Task directions:
Arrange every line of the material below as a single JSON list of strings, one string per line, omitting blank lines.

Provided information:
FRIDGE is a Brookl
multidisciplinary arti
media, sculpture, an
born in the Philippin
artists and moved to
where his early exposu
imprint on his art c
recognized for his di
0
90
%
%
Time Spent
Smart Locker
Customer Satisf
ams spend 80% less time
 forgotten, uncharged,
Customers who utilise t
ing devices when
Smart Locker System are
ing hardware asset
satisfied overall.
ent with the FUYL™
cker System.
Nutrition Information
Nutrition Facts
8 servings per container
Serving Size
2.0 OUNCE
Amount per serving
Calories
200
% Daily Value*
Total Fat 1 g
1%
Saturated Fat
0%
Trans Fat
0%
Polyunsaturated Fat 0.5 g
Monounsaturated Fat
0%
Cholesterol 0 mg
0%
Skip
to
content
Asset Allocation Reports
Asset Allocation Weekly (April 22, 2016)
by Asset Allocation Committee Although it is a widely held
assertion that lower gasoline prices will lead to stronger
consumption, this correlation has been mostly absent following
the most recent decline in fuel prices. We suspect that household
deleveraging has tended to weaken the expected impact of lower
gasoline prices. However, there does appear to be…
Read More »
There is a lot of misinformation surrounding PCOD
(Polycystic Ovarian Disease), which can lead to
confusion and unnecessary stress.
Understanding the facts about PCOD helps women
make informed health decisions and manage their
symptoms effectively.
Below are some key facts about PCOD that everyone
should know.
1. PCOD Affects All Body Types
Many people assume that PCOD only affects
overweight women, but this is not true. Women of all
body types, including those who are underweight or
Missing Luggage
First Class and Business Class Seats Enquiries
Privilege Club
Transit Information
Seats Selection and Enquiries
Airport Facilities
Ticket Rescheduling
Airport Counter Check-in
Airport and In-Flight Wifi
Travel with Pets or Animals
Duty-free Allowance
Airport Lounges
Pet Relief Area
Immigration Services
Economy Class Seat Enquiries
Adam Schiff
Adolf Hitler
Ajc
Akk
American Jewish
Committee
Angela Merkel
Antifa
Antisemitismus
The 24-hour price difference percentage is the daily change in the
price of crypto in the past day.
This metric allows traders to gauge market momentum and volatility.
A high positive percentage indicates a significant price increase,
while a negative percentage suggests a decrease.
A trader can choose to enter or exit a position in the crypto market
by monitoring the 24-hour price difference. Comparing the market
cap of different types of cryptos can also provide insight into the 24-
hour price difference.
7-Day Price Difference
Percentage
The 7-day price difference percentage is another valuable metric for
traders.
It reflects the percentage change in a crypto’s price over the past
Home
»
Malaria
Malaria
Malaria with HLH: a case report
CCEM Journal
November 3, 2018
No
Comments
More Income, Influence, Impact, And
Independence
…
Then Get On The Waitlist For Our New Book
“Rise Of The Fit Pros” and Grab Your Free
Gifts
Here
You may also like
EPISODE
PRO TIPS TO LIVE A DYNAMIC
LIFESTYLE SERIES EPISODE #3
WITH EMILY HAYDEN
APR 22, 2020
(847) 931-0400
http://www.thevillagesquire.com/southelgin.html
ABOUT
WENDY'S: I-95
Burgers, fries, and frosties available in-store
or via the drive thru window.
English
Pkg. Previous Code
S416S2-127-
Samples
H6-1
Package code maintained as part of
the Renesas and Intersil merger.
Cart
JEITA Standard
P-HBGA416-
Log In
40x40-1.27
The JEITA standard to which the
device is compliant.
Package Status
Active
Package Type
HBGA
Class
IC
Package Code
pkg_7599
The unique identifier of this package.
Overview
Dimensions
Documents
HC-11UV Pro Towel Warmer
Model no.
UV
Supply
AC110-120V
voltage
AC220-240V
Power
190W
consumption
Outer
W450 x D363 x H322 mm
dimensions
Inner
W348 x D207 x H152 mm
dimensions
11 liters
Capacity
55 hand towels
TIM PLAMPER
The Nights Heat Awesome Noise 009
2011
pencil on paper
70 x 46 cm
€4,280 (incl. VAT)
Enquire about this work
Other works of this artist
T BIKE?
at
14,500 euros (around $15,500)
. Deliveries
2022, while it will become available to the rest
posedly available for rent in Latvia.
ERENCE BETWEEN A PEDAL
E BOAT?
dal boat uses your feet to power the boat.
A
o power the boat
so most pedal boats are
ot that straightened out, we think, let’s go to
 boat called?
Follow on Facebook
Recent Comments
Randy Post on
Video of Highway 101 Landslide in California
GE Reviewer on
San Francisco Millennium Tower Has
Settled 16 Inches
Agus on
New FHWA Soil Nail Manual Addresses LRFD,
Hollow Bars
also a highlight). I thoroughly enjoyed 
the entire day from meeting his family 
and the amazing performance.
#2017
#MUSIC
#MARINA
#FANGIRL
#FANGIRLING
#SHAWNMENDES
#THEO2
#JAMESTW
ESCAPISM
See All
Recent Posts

Solution to this exercise:
[
  "FRIDGE is a Brookl",
  "multidisciplinary arti",
  "media, sculpture, an",
  "born in the Philippin",
  "artists and moved to",
  "where his early exposu",
  "imprint on his art c",
  "recognized for his di",
  "0",
  "90",
  "%",
  "%",
  "Time Spent",
  "Smart Locker",
  "Customer Satisf",
  "ams spend 80% less time",
  " forgotten, uncharged,",
  "Customers who utilise t",
  "ing devices when",
  "Smart Locker System are",
  "ing hardware asset",
  "satisfied overall.",
  "ent with the FUYL™",
  "cker System.",
  "Nutrition Information",
  "Nutrition Facts",
  "8 servings per container",
  "Serving Size",
  "2.0 OUNCE",
  "Amount per serving",
  "Calories",
  "200",
  "% Daily Value*",
  "Total Fat 1 g",
  "1%",
  "Saturated Fat",
  "0%",
  "Trans Fat",
  "0%",
  "Polyunsaturated Fat 0.5 g",
  "Monounsaturated Fat",
  "0%",
  "Cholesterol 0 mg",
  "0%",
  "Skip",
  "to",
  "content",
  "Asset Allocation Reports",
  "Asset Allocation Weekly (April 22, 2016)",
  "by Asset Allocation Committee Although it is a widely held",
  "assertion that lower gasoline prices will lead to stronger",
  "consumption, this correlation has been mostly absent following",
  "the most recent decline in fuel prices. We suspect that household",
  "deleveraging has tended to weaken the expected impact of lower",
  "gasoline prices. However, there does appear to be…",
  "Read More »",
  "There is a lot of misinformation surrounding PCOD",
  "(Polycystic Ovarian Disease), which can lead to",
  "confusion and unnecessary stress.",
  "Understanding the facts about PCOD helps women",
  "make informed health decisions and manage their",
  "symptoms effectively.",
  "Below are some key facts about PCOD that everyone",
  "should know.",
  "1. PCOD Affects All Body Types",
  "Many people assume that PCOD only affects",
  "overweight women, but this is not true. Women of all",
  "body types, including those who are underweight or",
  "Missing Luggage",
  "First Class and Business Class Seats Enquiries",
  "Privilege Club",
  "Transit Information",
  "Seats Selection and Enquiries",
  "Airport Facilities",
  "Ticket Rescheduling",
  "Airport Counter Check-in",
  "Airport and In-Flight Wifi",
  "Travel with Pets or Animals",
  "Duty-free Allowance",
  "Airport Lounges",
  "Pet Relief Area",
  "Immigration Services",
  "Economy Class Seat Enquiries",
  "Adam Schiff",
  "Adolf Hitler",
  "Ajc",
  "Akk",
  "American Jewish",
  "Committee",
  "Angela Merkel",
  "Antifa",
  "Antisemitismus",
  "The 24-hour price difference percentage is the daily change in the",
  "price of crypto in the past day.",
  "This metric allows traders to gauge market momentum and volatility.",
  "A high positive percentage indicates a significant price increase,",
  "while a negative percentage suggests a decrease.",
  "A trader can choose to enter or exit a position in the crypto market",
  "by monitoring the 24-hour price difference. Comparing the market",
  "cap of different types of cryptos can also provide insight into the 24-",
  "hour price difference.",
  "7-Day Price Difference",
  "Percentage",
  "The 7-day price difference percentage is another valuable metric for",
  "traders.",
  "It reflects the percentage change in a crypto’s price over the past",
  "Home",
  "»",
  "Malaria",
  "Malaria",
  "Malaria with HLH: a case report",
  "CCEM Journal",
  "November 3, 2018",
  "No",
  "Comments",
  "More Income, Influence, Impact, And",
  "Independence",
  "…",
  "Then Get On The Waitlist For Our New Book",
  "“Rise Of The Fit Pros” and Grab Your Free",
  "Gifts",
  "Here",
  "You may also like",
  "EPISODE",
  "PRO TIPS TO LIVE A DYNAMIC",
  "LIFESTYLE SERIES EPISODE #3",
  "WITH EMILY HAYDEN",
  "APR 22, 2020",
  "(847) 931-0400",
  "http://www.thevillagesquire.com/southelgin.html",
  "ABOUT",
  "WENDY'S: I-95",
  "Burgers, fries, and frosties available in-store",
  "or via the drive thru window.",
  "English",
  "Pkg. Previous Code",
  "S416S2-127-",
  "Samples",
  "H6-1",
  "Package code maintained as part of",
  "the Renesas and Intersil merger.",
  "Cart",
  "JEITA Standard",
  "P-HBGA416-",
  "Log In",
  "40x40-1.27",
  "The JEITA standard to which the",
  "device is compliant.",
  "Package Status",
  "Active",
  "Package Type",
  "HBGA",
  "Class",
  "IC",
  "Package Code",
  "pkg_7599",
  "The unique identifier of this package.",
  "Overview",
  "Dimensions",
  "Documents",
  "HC-11UV Pro Towel Warmer",
  "Model no.",
  "UV",
  "Supply",
  "AC110-120V",
  "voltage",
  "AC220-240V",
  "Power",
  "190W",
  "consumption",
  "Outer",
  "W450 x D363 x H322 mm",
  "dimensions",
  "Inner",
  "W348 x D207 x H152 mm",
  "dimensions",
  "11 liters",
  "Capacity",
  "55 hand towels",
  "TIM PLAMPER",
  "The Nights Heat Awesome Noise 009",
  "2011",
  "pencil on paper",
  "70 x 46 cm",
  "€4,280 (incl. VAT)",
  "Enquire about this work",
  "Other works of this artist",
  "T BIKE?",
  "at",
  "14,500 euros (around $15,500)",
  ". Deliveries",
  "2022, while it will become available to the rest",
  "posedly available for rent in Latvia.",
  "ERENCE BETWEEN A PEDAL",
  "E BOAT?",
  "dal boat uses your feet to power the boat.",
  "A",
  "o power the boat",
  "so most pedal boats are",
  "ot that straightened out, we think, let’s go to",
  " boat called?",
  "Follow on Facebook",
  "Recent Comments",
  "Randy Post on",
  "Video of Highway 101 Landslide in California",
  "GE Reviewer on",
  "San Francisco Millennium Tower Has",
  "Settled 16 Inches",
  "Agus on",
  "New FHWA Soil Nail Manual Addresses LRFD,",
  "Hollow Bars",
  "also a highlight). I thoroughly enjoyed ",
  "the entire day from meeting his family ",
  "and the amazing performance.",
  "#2017",
  "#MUSIC",
  "#MARINA",
  "#FANGIRL",
  "#FANGIRLING",
  "#SHAWNMENDES",
  "#THEO2",
  "#JAMESTW",
  "ESCAPISM",
  "See All",
  "Recent Posts"
]